Не меньше минуты спина Дженни держалась прямо. Потом плечи ее начали опускаться и обмякать. Она медленно повернулась, лицо ее было сумрачным и жалким. Неловко ступила, удержала себя, потом рухнула в кресло и начала молотить по ручке — сильно и методично — крепко сжатым кулачком.

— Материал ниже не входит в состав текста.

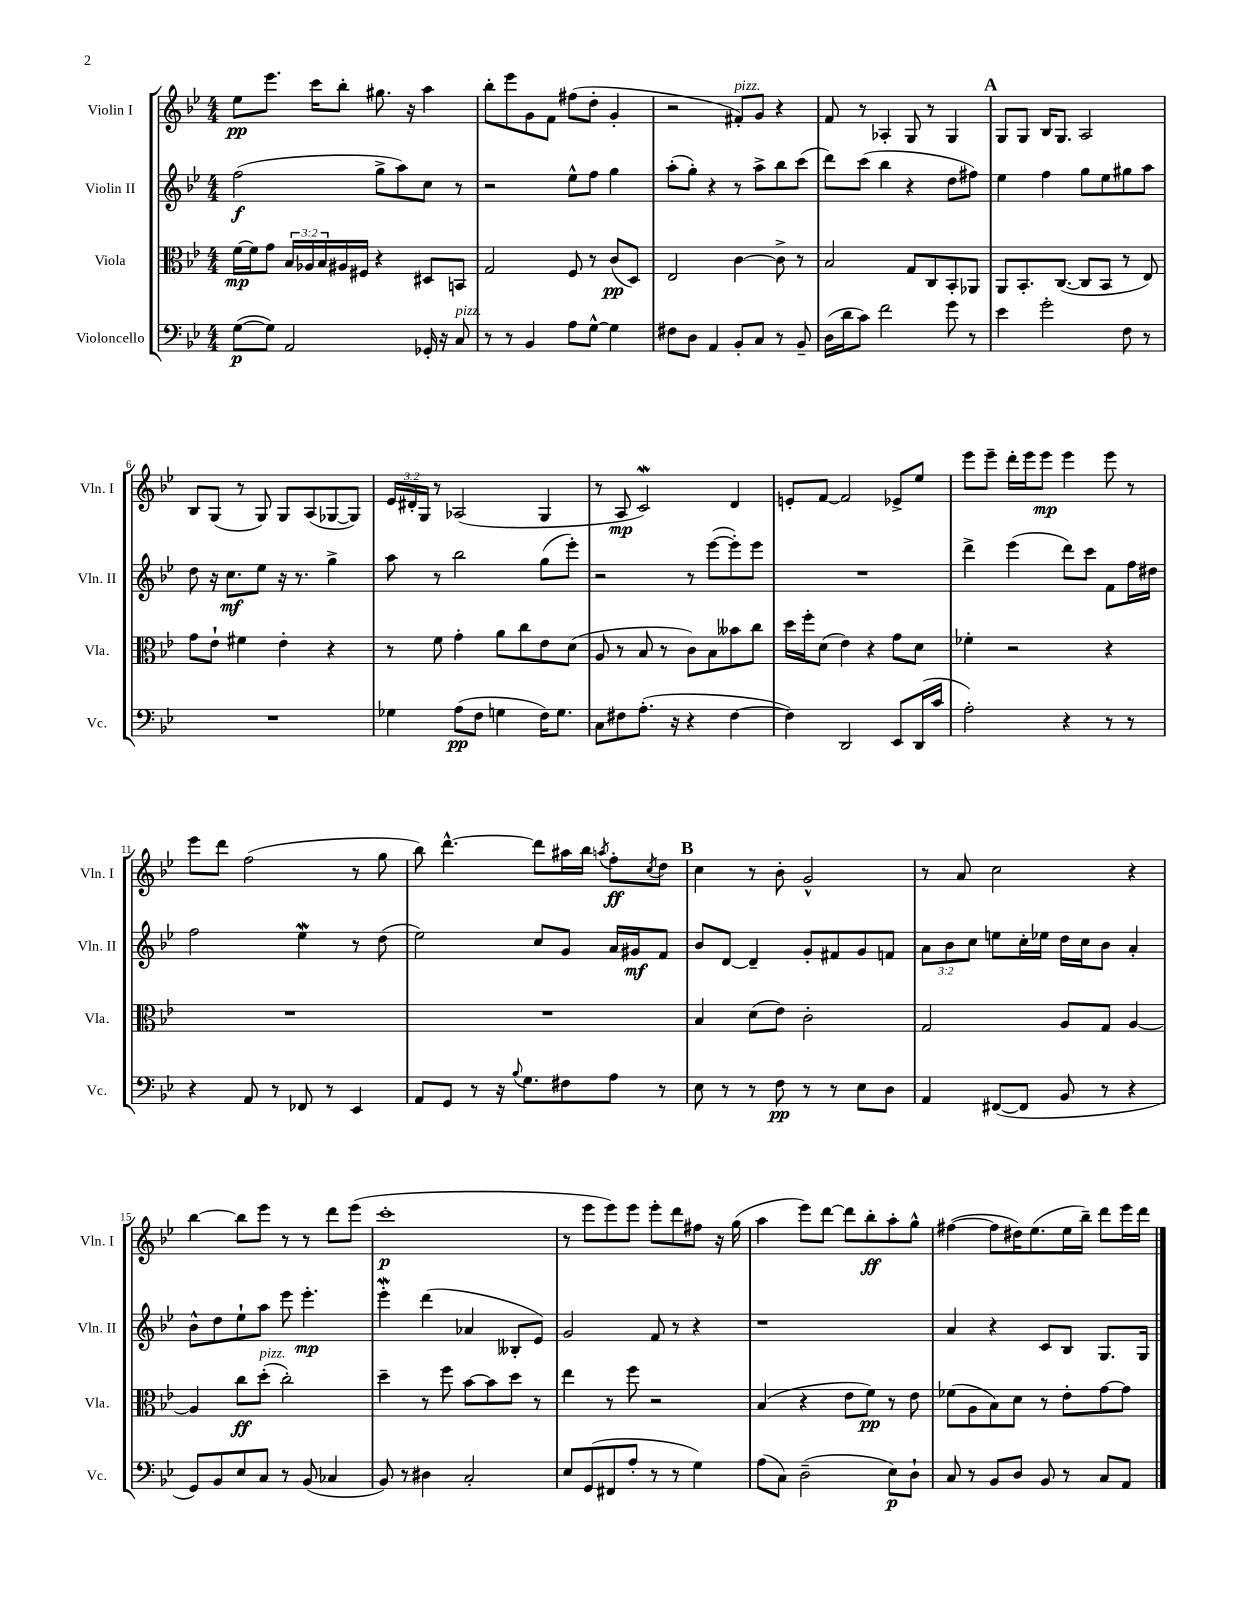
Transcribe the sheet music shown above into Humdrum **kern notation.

**kern	**dynam	**kern	**dynam	**kern	**dynam	**kern	**dynam
*part4	*part4	*part3	*part3	*part2	*part2	*part1	*part1
*staff4	*staff4	*staff3	*staff3	*staff2	*staff2	*staff1	*staff1
*I"Violoncello	*	*I"Viola	*	*I"Violin II	*	*I"Violin I	*
*I'Vc.	*	*I'Vla.	*	*I'Vln. II	*	*I'Vln. I	*
*clefF4	*	*clefC3	*	*clefG2	*	*clefG2	*
*k[b-e-]	*	*k[b-e-]	*	*k[b-e-]	*	*k[b-e-]	*
*M4/4	*	*M4/4	*	*M4/4	*	*M4/4	*
=1	=1	=1	=1	=1	=1	=1	=1
([8G\L	p	[16f\LL	mp	(2ff\	f	8ee-\L	pp
.	.	16f\J]	.	.	.	.	.
8G\J])	.	8g\J	.	.	.	8.eee-\J	.
2AA/	.	24B-/LL	.	.	.	.	.
.	.	24A-X/	.	.	.	.	.
.	.	.	.	.	.	16ccc\KL	.
.	.	24B-/	.	.	.	.	.
.	.	16A#X/	.	.	.	8bb-'\J	.
.	.	16F#X/JJ	.	.	.	.	.
.	.	4r	.	8gg^\L	.	8.gg#X\	.
.	.	.	.	8aa\)	.	.	.
.	.	.	.	.	.	16r	.
16GG-X'/	.	8D#X/L	.	8cc\J	.	4aa\	.
16r	.	.	.	.	.	.	.
!LO:TX:a:i:t=pizz.	!	!	!	!	!	!	!
8C/	.	8BBn/J	.	8r	.	.	.
=2	=2	=2	=2	=2	=2	=2	=2
8r	.	2G/	.	2r	.	8bb-'\L	.
8r	.	.	.	.	.	8eee-\	.
4BB-/	.	.	.	.	.	8g\	.
.	.	.	.	.	.	8f\J	.
8A\L	.	8F/	.	8ee-^^\L	.	(8ff#X\L	.
[8G^^\J	.	8r	.	8ff\J	.	8dd'\J	.
4G\]	.	(8c/L	pp	4gg\	.	4g'/	.
.	.	8D/J)	.	.	.	.	.
=3	=3	=3	=3	=3	=3	=3	=3
8F#X\L	.	2E-/	.	(8aa'\L	.	2r	.
8D\J	.	.	.	8gg'\J)	.	.	.
4AA/	.	.	.	4r	.	.	.
!	!	!	!	!	!	!LO:TX:a:i:t=pizz.	!
8BB-'/L	.	[4c\	.	8r	.	8f#X'/L)	.
8C/J	.	.	.	8aa^\L	.	8g/J	.
8r	.	8c^\]	.	8bb-\	.	4r	.
8BB-~/	.	8r	.	(8ccc\J	.	.	.
=4	=4	=4	=4	=4	=4	=4	=4
(16D\LL	.	2B-/	.	8ddd\L)	.	8f/	.
16d\J	.	.	.	.	.	.	.
8c\J)	.	.	.	(8ccc\J	.	8r	.
2f\	.	.	.	4bb-\	.	4A-X'/	.
.	.	8G/L	.	4r	.	8G/	.
.	.	8C/	.	.	.	8r	.
8g\	.	8BB-'/	.	8dd\L	.	4G/	.
8r	.	8AA-X/J	.	8ff#X\J)	.	.	.
!!LO:REH:place=s1:t=A
=5	=5	=5	=5	=5	=5	=5	=5
4e-\	.	8AA/L	.	4ee-\	.	8G/L	.
.	.	8.BB-'/	.	.	.	8G/J	.
2g'\	.	.	.	4ff\	.	16B-/KL	.
.	.	([8.C/J	.	.	.	8.G/J	.
.	.	8C/L]	.	8gg\L	.	2A/	.
.	.	8BB-/J	.	8ee-\	.	.	.
8F\	.	8r	.	8gg#X\	.	.	.
8r	.	8E-/)	.	8aa\J	.	.	.
!!LO:LB:g=z
=6	=6	=6	=6	=6	=6	=6	=6
1r	.	8g\L	.	8dd\	.	8B-/L	.
.	.	8e-`\J	.	16r	.	(8G/J	.
.	.	.	.	8.cc\L	mf	.	.
.	.	4f#X\	.	.	.	8r	.
.	.	.	.	8ee-\J	.	8G/)	.
.	.	4e-'\	.	16r	.	8G/L	.
.	.	.	.	8.r	.	.	.
.	.	.	.	.	.	(8A/	.
.	.	4r	.	4gg^\	.	[8G-X/	.
.	.	.	.	.	.	8G-/J])	.
=7	=7	=7	=7	=7	=7	=7	=7
4G-X\	.	8r	.	8aa\	.	24e-/LL	.
.	.	.	.	.	.	24d#X'/	.
.	.	.	.	.	.	24G/JJ	.
.	.	8f\	.	8r	.	8r	.
(8A\L	pp	4g'\	.	2bb-\	.	(2A-X/	.
8F\J	.	.	.	.	.	.	.
4Gn\	.	8a\L	.	.	.	.	.
.	.	8cc\	.	.	.	.	.
16F\KL)	.	8e-\	.	(8gg\L	.	4G/	.
8.G\J	.	.	.	.	.	.	.
.	.	(8d\J	.	8eee-'\J)	.	.	.
=8	=8	=8	=8	=8	=8	=8	=8
8C\L	.	8A/	.	2r	.	8r	.
8F#X\	.	8r	.	.	.	8A/	mp
(8.A'\J	.	8B-/	.	.	.	2cW/)	.
.	.	8r	.	.	.	.	.
16r	.	.	.	.	.	.	.
4r	.	8c\L)	.	8r	.	.	.
.	.	8B-\	.	([8eee-\L	.	.	.
[4F#\	.	8b--X\	.	8eee-'\])	.	4d/	.
.	.	8cc\J	.	8eee-\J	.	.	.
=9	=9	=9	=9	=9	=9	=9	=9
4F#\])	.	16dd\LL	.	1r	.	8en'/L	.
.	.	16ff'\J	.	.	.	.	.
.	.	(8d\J	.	.	.	[8f/J	.
2DD/	.	4e-\)	.	.	.	2f/]	.
.	.	4r	.	.	.	.	.
8EE-/L	.	8g\L	.	.	.	8e-X^/L	.
(16DD/L	.	8d\J	.	.	.	8ee-/J	.
16c/JJ	.	.	.	.	.	.	.
=10	=10	=10	=10	=10	=10	=10	=10
2A'\)	.	4f-X'\	.	4ddd^\	.	8eee-\L	.
.	.	.	.	.	.	8eee-~\J	.
.	.	2r	.	(4eee-\	.	16ddd'\LL	.
.	.	.	.	.	.	16eee-\J	.
.	.	.	.	.	.	8eee-\J	mp
4r	.	.	.	8ddd\L)	.	4eee-\	.
.	.	.	.	8ccc\J	.	.	.
8r	.	4r	.	8f\L	.	8eee-\	.
8r	.	.	.	16ff\L	.	8r	.
.	.	.	.	16dd#X\JJ	.	.	.
!!LO:LB:g=z
=11	=11	=11	=11	=11	=11	=11	=11
4r	.	1r	.	2ff\	.	8eee-\L	.
.	.	.	.	.	.	8ddd\J	.
8AA/	.	.	.	.	.	(2ff\	.
8r	.	.	.	.	.	.	.
8FF-X/	.	.	.	4ee-w\	.	.	.
8r	.	.	.	.	.	.	.
4EE-/	.	.	.	8r	.	8r	.
.	.	.	.	(8dd\	.	8gg\	.
=12	=12	=12	=12	=12	=12	=12	=12
8AA/L	.	1r	.	2ee-\)	.	8bb-\)	.
8GG/J	.	.	.	.	.	[4.ddd^^\	.
8r	.	.	.	.	.	.	.
16r	.	.	.	.	.	.	.
8qqB-/	.	.	.	.	.	.	.
8.G\L	.	.	.	.	.	.	.
.	.	.	.	8cc/L	.	8ddd\L]	.
8F#X\	.	.	.	8g/J	.	16aa#X\L	.
.	.	.	.	.	.	16bb-\JJ	.
.	.	.	.	.	.	8qaan/	.
8A\J	.	.	.	16a/LL	.	8ff'\L	ff
.	.	.	.	16g#X/J	mf	.	.
.	.	.	.	.	.	8qcc/	.
8r	.	.	.	8f/J	.	8dd\J	.
!!LO:REH:place=s1:t=B
=13	=13	=13	=13	=13	=13	=13	=13
8E-\	.	4B-/	.	8b-/L	.	4cc\	.
8r	.	.	.	[8d/J	.	.	.
8r	.	(8d\L	.	4d~/]	.	8r	.
8F\	pp	8e-\J)	.	.	.	8b-'\	.
8r	.	2c'\	.	8g'/L	.	2g^^/	.
8r	.	.	.	8f#X/	.	.	.
8E-\L	.	.	.	8g/	.	.	.
8D\J	.	.	.	8fn/J	.	.	.
=14	=14	=14	=14	=14	=14	=14	=14
4AA/	.	2G/	.	12a\L	.	8r	.
.	.	.	.	12b-\	.	.	.
.	.	.	.	.	.	8a/	.
.	.	.	.	12cc\J	.	.	.
([8FF#X/L	.	.	.	8een\L	.	2cc\	.
8FF#/J]	.	.	.	16cc'\L	.	.	.
.	.	.	.	16ee-X\JJ	.	.	.
8BB-/	.	8A/L	.	16dd\LL	.	.	.
.	.	.	.	16cc\J	.	.	.
8r	.	8G/J	.	8b-\J	.	.	.
4r	.	[4A/	.	4a'/	.	4r	.
!!LO:LB:g=z
=15	=15	=15	=15	=15	=15	=15	=15
8GG/L)	.	4A/]	.	8b-^^\L	.	[4bb-\	.
8BB-/	.	.	.	8dd\	.	.	.
8E-/	.	8cc\L	ff	8ee-`\	.	8bb-\L]	.
!	!	!LO:TX:a:i:t=pizz.	!	!	!	!	!
8C/J	.	(8dd'\J	.	8aa\J	.	8eee-\J	.
8r	.	2cc'\)	.	8eee-\	.	8r	.
(8BB-/	.	.	.	4.eee-'\	mp	8r	.
4C-X/	.	.	.	.	.	8ddd\L	.
.	.	.	.	.	.	(8eee-\J	.
=16	=16	=16	=16	=16	=16	=16	=16
8BB-/)	.	4dd~\	.	4eee-w'\	.	1ccc'	p
8r	.	.	.	.	.	.	.
4D#X\	.	8r	.	(4ddd\	.	.	.
.	.	8ff\	.	.	.	.	.
2C'/	.	[8b-\L	.	4a-X/	.	.	.
.	.	8b-\]	.	.	.	.	.
.	.	8dd\J	.	8B--X'/L	.	.	.
.	.	8r	.	8e-/J)	.	.	.
=17	=17	=17	=17	=17	=17	=17	=17
8E-/L	.	4ee-\	.	2g/	.	8r	.
(8GG/	.	.	.	.	.	8eee-\L	.
8FF#X/	.	8r	.	.	.	8eee-\)	.
8A'/J	.	8ff\	.	.	.	8eee-\J	.
8r	.	2r	.	8f/	.	8eee-'\L	.
8r	.	.	.	8r	.	8ddd\	.
4G\)	.	.	.	4r	.	8ff#X\J	.
.	.	.	.	.	.	16r	.
.	.	.	.	.	.	(16gg\	.
=18	=18	=18	=18	=18	=18	=18	=18
(8A\L	.	(4B-/	.	1r	.	4aa\	.
8C\J)	.	.	.	.	.	.	.
(2D~\	.	4r	.	.	.	8eee-\L)	.
.	.	.	.	.	.	[8ddd\J	.
.	.	8e-\L	.	.	.	8ddd\L]	.
.	.	8f\J)	pp	.	.	8bb-'\	ff
8E-\L)	p	8r	.	.	.	8aa'\	.
8D`\J	.	8e-\	.	.	.	8gg^^\J	.
=19	=19	=19	=19	=19	=19	=19	=19
8C/	.	(8f-X\L	.	4a/	.	([4ff#X\	.
8r	.	8A\	.	.	.	.	.
8BB-/L	.	8B-\)	.	4r	.	8ff#\L]	.
8D/J	.	8d\J	.	.	.	16dd#X\K)	.
.	.	.	.	.	.	(8.ee-\	.
8BB-/	.	8r	.	8c/L	.	.	.
8r	.	8e-'\L	.	8B-/J	.	16ee-\L	.
.	.	.	.	.	.	16bb-~\JJ)	.
8C/L	.	[8g\	.	8.G/L	.	8ddd\L	.
8AA/J	.	8g\J]	.	.	.	16eee-\L	.
.	.	.	.	16G/Jk	.	16ddd\JJ	.
==	==	==	==	==	==	==	==
*-	*-	*-	*-	*-	*-	*-	*-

— О-о! — простонала она, с трудом подавляя слезы. — О, черт, черт бы набрал весь этот поганый мир!
Потом она заплакала.
Это была одна из тех домашних ситуаций, в которых единственное, что может сделать нормальный американский мужчина, это лежать, не шевелясь и не открывая рта. Я старался выдерживать это, как мог, но, в конце концов, дал трещину. Не очень широкую, небольшую. Следя одним глазом за Дженни и двигаясь с великой осторожностью, я перебрался по кровати туда, откуда мог дотянуться до телефона. Я снял трубку, и очень скоро кто-то ответил. Я назвал свое имя и номер комнаты.
— Си, сеньор? — ответил парень.
— Принеси бутылку выпивки, — сказал я.
— Си, какой именно, сеньор?
— Какая, к черту, разница?
Я положил трубку. Немного погодя Дженни встала из кресла и пошла в ванную. Я остался лежать. Я посмотрел рядом с собой, туда, где сумасшедшая Золотая Девушка по-воровски лежала со своим стилетом. Я чувствовал, как у меня стягивает место, где засыхала кровь, и подумал, что надо хотя бы вытереть ее, но потом решил оставить так. Это было все, что я мог предъявить в качестве свидетельских показаний в свою защиту. Хотелось бы, чтобы крови было немного побольше. Я взял нож и подумал, а не сделать ли свидетельство в пользу защиты более убедительным, потом отверг эту затею, как несерьезную. Бросил нож на кровать рядом с собой, и как раз в это время Дженни вышла из ванной комнаты.